The photograph in Figure 4a shows a characteristic cavity from Jalgaon/Savda. The irregularly shaped cavity (40 cm wide) is hosted in the dense basalt of the flow core zone. A crust, a few millimeters to centimeters thick, of randomly intergrown SFF covers the cavity ceiling and walls. The SFF from the ceiling and wall partially show gravity-controlled elongation. A thick zone at the cavity bottom contains randomly intergrown SFF, completely embedded in chalcedony, similar to the so-called moss agate. The SFF consist of a green inner zone and a chalcedony crust of up to 1 cm.
In general, SFF from the MDP are easily recognizable as single filamentous fabrics, which form remarkable specimens in association with large euhedral crystals of secondary minerals, such as calcite, stilbite, heulandite, and apophyllite. It should be noted that SFF with a gravity-controlled orientation are conspicuous, but curved shapes, random intergrowths, and fully chalcedony-embedded formations (Figure 4b) are the predominant ones.

3. Materials and Methods

3.1. Sample Material

Most of the sample material (SFF and secondary minerals) was collected during several field trips from large, freshly opened cavities within the flow core zone in the quarry complex of Savda near Jalgaon (Maharashtra, India; Figure 1, Figure 2, Figure 3 and Figure 4). The huge quarry complex (20°59’ N, 75°27’ E, 230 m asl) contains countless numbers of small vesicles and large cavities in the basalt, which normally would not be of industrial interest. However, the cavities here contain a large number of valuable mineral specimens resulting in careful mining of crystals including SFF over the last 20 years. These mining activities allowed long-term observations and thorough geological and mineralogical studies of the SFF and related mineralization, which could be used for the present study.

SUPPLIED DATA:

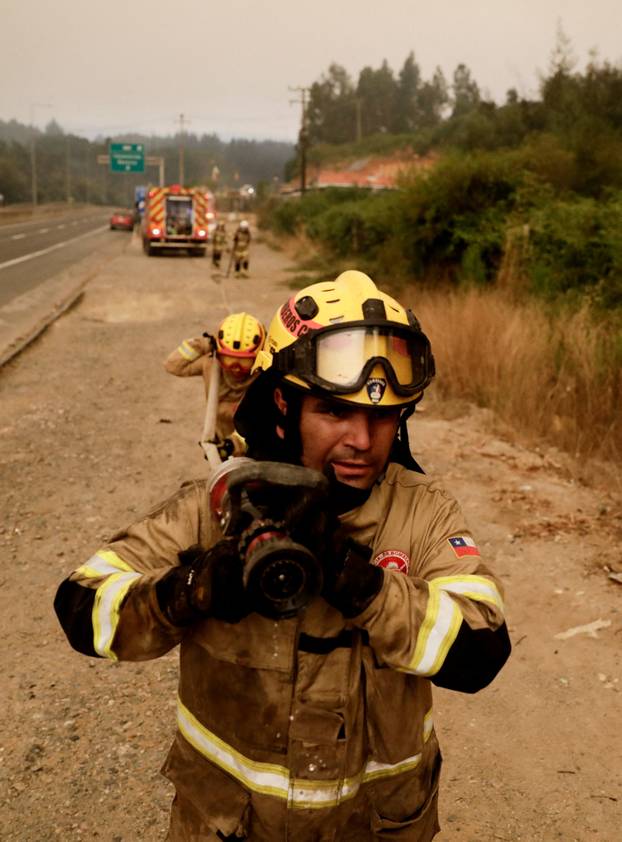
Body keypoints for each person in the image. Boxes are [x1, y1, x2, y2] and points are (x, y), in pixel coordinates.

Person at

ACTIVITY 1: In the passage on basalt cavities, how wide is the irregularly shaped cavity shown in Figure 4a?
ACTIVITY 2: Carry on writing the passage on basalt cavities, starting right after its final sentence.

ANSWER 1: 40 cm

ANSWER 2:
Additional samples for comparison were selected from other outcrops in the surrounding MDP complex in the areas of Nashik (19°53′ N, 73°56′ E), Chandvad (20°20′ N, 74°14′ E), Malegaon (20°33′ N, 74°30′ E), Jamner (20°48′ N, 75°46′ E), Aurangabad (19°52′ N, 75°19′ E), Jalna (19°51′ N, 75°54′ E), and Sangamer (19°31′ N, 74°14′ E) (Figure 1). Numerous field observations (between 1996 and 2016) and the careful evaluation of dozens of hand specimens provided information on the morphology and texture of the SFF and the mineralization sequence of the secondary minerals. Representative samples of different occurrences were selected for detailed analytical studies (Table 1).

3.2. Analytical Methods

Macroscopic sample evaluation was followed by a careful examination using a ZEISS stereo microscope. In addition, polarizing microscopy in transmitted light on polished thin sections was performed on a ZEISS Axio Imager A1m microscope (ZEISS, Thornwood, NY, USA). The documentation of micro-textures in plane and crossed polarized light was realized using a digital camera Axiocam MRc5 (ZEISS microscopy, Jena, Germany) and the software Axiovision Rel. 4.6.
Microscopic studies were complemented by cathodoluminescence (CL) investigations on carbon-coated, polished thin sections using an HC1-LM optical CL microscope (LUMIC, Bochum, Germany) [40]. Analytical conditions were set at 14 kV accelerating voltage and a current of 0.2 mA. Luminescence images were recorded by a Peltier cooled digital video-camera (OLYMPUS DP72, OLYMPUS Deutschland GmbH, Hamburg, Germany) and CL spectra measured with an Acton Research SP-2356 digital triple-grating spectrograph coupled to a Princeton Spec-10 CCD detector (OLYMPUS Deutschland GmbH, Hamburg, Germany) in the wavelength range 380 to 1000 nm. The measurements were performed under standardized conditions (wavelength calibration with an Hg-halogen lamp, spot width 30 µm, measuring time 1 s).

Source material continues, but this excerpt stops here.